The research has been at the forefront of my mind since the day it was published. Christian Smith and Melina Lundquist Denton, in their book Soul Searching: The Religious and Spiritual Lives of American Teenagers focus in on a unique variable that suggests that there is a correlation between the faith importance of parents and the faith importance of young adults.
Circled around a conference table, Christian, myself, and a handful of incredible junior high youth ministry leaders across the United States, gathered to wrestle with data that overwhelmingly suggests that the strongest variable in a teenagers spirituality was a parent or parents who had a high faith importance throughout their adolescence.
Our conversations shifted back and forth.
Should we be focusing more on parent ministry?
Is what we're currently doing enough?
In those moments when we have shifted to parent focused youth ministry, did it make a difference?
Do parents want to be ministered to?
We'd follow the rich rabbit trail of discussion with Christian interjecting his thoughts.
It ranks for me, one of the top five most stimulating and practical conversations on youth ministry I've experienced.
At the same time, I walked away wondering how this sorts itself out in my ministry.
I think we all did.
I think we're all still sorting it out.
In an ideal situation, we'd be the "vitamin" and the parents would be
the "meal" in spiritual and life formation/ development.
But this isn't
always the case. We stand in the gap in many cases where this isn't possible.
What I'm learning is that prayer is the infrastructure
of that bridge.
Not every teenager we journey with has a home, a parent, a functional living environment. And even some of those that are present, participatory, and prepared for raising teenagers may still lack spiritual depth and leadership that a child needs during his or her most formative years. Parents need help.
I know, because I need help.
There are many levels of ministering to parents.

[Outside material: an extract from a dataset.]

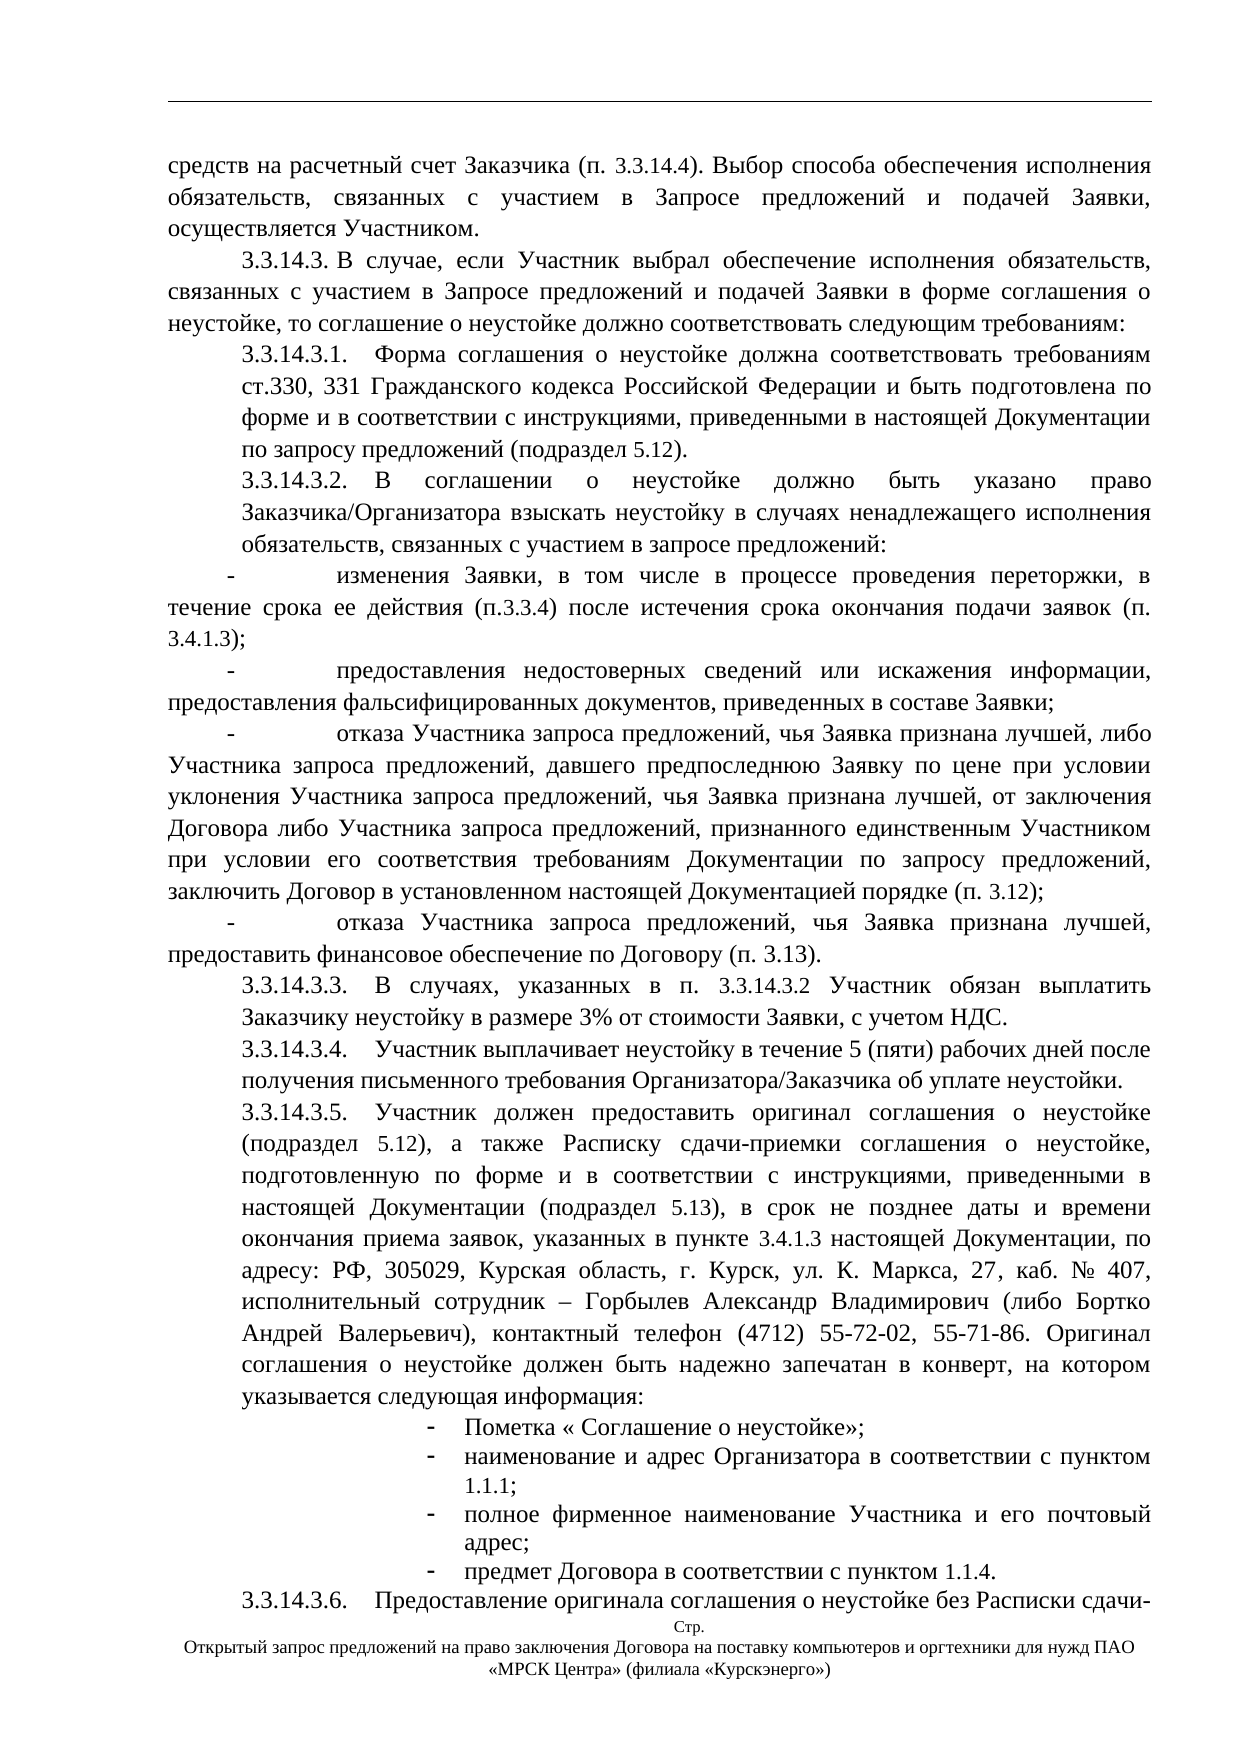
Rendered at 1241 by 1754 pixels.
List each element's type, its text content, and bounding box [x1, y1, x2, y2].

Both spontaneous and planned.
I used to think that the more I planned to minister to parents, the more parents would be ministered to. Now I know that God does the ministering and I'm the catalyst for ministry.
On being a catalyst...well, one has to be open and ready to be used in all sorts of ways. We find ourselves yielding to God's leading because God knows what each parent needs in each of their unique situations. We don't know what they need in the intimate ways God does.
That's why we pray.
In prayer, we wait.
In the stillness, we receive.
Maybe a thought that lingers longer than most.
An ability to understand or to put pieces together.
A next step...
We love parents who are doing their best, and some who seem to be doing their worst.
We find a way through prayer.
We ask, God what do I need to be today as your catalyst?
The reaction you are looking for--that's what I want--so mold me and shape me so that I might be able to connect teenagers and their families with the grace of Jesus Christ.
I know my youth pastor prayed for our family.
There's no way he didn't.
I also know that he never knew how crazy things really were sometimes.
He was aware and intuitive, knowing some things about us.
But because our family life was mostly private--he could never know what I knew or what my parents knew or what we were going through, completely.
He did know how to serve us, love us, and be the catalyst--a bridge--where high faith importance wasn't quite getting me to the other side, and when he did that, I walked across and said hello to Jesus.
Don't feel so pressured to get it all right. You'll be all right when you get on your knees, listen, and then lay down your life.